Few were there of the Vikings who reached their ships and escaped; and amongst that few, neither Osth the Hard, nor Hertseg the Fighter, nor Berdrok the Fierce, was to be found when they had re-crossed the lake and came to count up their losses.
As to the extraordinary figure who had brought this thing to pass, after he had watched the scene long enough to make sure that none of those he deemed most guilty had escaped, he turned to the party his arrival had saved from death or capture.
"There is one among you who calls himself Hugh Arnold," said he, in English, "whose full name I believe must be Hugh Arnold Fenwick."
His glance had already, as by instinct rested upon Hugh, who was now gazing at him with staring eyes.
"My name is Fenwick," the stranger continued, "and I have dared to hope—!"
Hugh sprang forward.
"Father!" he cried.
"My son," murmured the old man.
And thus, at last, "after many years," did these two meet.
THERE is not much more of this strange story that needs to be told. Dr.
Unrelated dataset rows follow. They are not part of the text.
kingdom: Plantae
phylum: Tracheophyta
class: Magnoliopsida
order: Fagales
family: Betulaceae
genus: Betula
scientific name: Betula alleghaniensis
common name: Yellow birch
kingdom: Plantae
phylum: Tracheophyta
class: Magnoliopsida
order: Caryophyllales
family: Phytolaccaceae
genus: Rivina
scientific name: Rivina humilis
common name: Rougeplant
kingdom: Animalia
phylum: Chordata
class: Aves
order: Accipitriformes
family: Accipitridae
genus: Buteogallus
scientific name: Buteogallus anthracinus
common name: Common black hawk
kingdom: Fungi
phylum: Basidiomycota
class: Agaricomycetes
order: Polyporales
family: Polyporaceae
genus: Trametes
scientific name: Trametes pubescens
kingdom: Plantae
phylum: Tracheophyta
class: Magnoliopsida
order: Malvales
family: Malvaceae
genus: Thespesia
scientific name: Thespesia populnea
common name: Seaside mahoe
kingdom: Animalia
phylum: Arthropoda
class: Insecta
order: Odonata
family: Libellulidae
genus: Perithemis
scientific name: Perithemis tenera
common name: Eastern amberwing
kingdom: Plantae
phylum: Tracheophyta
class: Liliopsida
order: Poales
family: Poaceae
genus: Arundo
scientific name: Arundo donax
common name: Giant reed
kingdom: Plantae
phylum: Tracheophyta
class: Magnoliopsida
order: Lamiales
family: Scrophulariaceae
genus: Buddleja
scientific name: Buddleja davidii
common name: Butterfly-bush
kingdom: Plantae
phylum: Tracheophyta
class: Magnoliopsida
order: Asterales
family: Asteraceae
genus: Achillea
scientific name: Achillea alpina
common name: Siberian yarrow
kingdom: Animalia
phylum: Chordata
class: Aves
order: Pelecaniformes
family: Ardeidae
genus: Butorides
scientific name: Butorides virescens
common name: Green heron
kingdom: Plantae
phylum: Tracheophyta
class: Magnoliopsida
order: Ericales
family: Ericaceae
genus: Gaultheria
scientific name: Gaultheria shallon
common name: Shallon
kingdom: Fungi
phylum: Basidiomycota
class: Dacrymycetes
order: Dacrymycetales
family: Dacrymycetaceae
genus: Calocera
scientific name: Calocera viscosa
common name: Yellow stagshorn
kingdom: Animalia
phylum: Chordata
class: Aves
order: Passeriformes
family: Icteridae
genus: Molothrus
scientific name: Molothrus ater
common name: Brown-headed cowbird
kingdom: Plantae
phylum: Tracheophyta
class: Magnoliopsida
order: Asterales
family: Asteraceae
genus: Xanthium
Fenwick, after the first emotions aroused by the meeting with his son had subsided, explained how he had come upon Grimstock's outfit hidden away in a cavern. During the absence of that gentleman and his gang on an exploring trip, Dr. Fenwick, aided by his faithful borghens had carried everything off, sledges, firearms, ammunition, stores of food and furs, tents, and other requisites, and concealed them in caverns farther away, where Grimstock could not trace them.
As a consequence, the latter and his band fell an easy prey to Gerwulf's people, and were seized and made to serve as thralls, just as Dr. Fenwick had been years before.
"That man—Grimstock—basely deserted me and my Eskimo companions," the doctor solemnly declared, "when I was ill with a fever, and left us, as he thought, to die. But we had then reached the very verge of this country; and I grew better, and struggled on, and we arrived here. One day I saw a borghen and shot at it; but repented of the act, and, instead of killing it—it was only badly wounded—I tended the wound, and cured it. That was the beginning of a strange friendship with those creatures. Later on, I and my companions were captured by Hertseg, and taken before Osth, who condemned us to the mines; and there I lived a terrible life for many long years. At last, I, with a few others, escaped, and went back to the wild life in the caverns, with no other company than the strange beings we had made friends with before."
Such, in brief, was Dr. Fenwick's account of what had happened to him.
The next day the whole party started out into the "White Wilderness," and, after a long and arduous journey, reached the shores of Greenland. There they were fortunate enough to meet with a whaling ship, which, later on, brought them back in safety to England.